Manchester is renowned as the world’s first industrialized city — a hub of the Industrial Revolution in 18th-century Britain and home to more than a hundred textile factories at the time.
Today, that industrial focus has widened and, among its businesses, the sprawling metropolis of more than half a million residents has been making its mark as a watch city.
That will be particularly obvious on Saturday as the Manchester Watch Show makes its debut, drawing “watch enthusiasts from all over the north of England,” according to Hamish Robertson, the event’s organizer and the co-founder and chief executive of the Watch Collector’s Club in London. Thirty-five British watch brands are scheduled to exhibit at Hallé St Peter’s, an event hall northeast of the city center that is a home to the city orchestra.

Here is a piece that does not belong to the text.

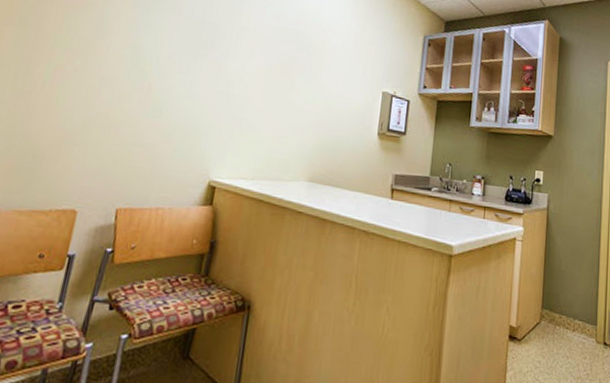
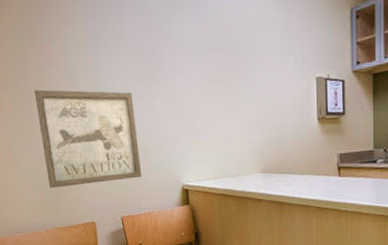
wall art: none [25,33,175,163] -> present [35,89,141,188]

Mr. Robertson said the event’s 300 tickets, at 12 pounds each (about $15), sold out in less than 24 hours. One of those buyers was Rob Kellner, 63, who lives in Manchester and, as “Rob the American,” talks watches to his roughly 1,960 YouTube subscribers.
During an interview at a local cafe, Mr. Kellner described himself as a collector who spends about £25,000 a year on watches from Rolex, Grand Seiko and other brands. On this particular day, he was wearing an IWC Schaffhausen Ingenieur Automatic 40 in stainless steel.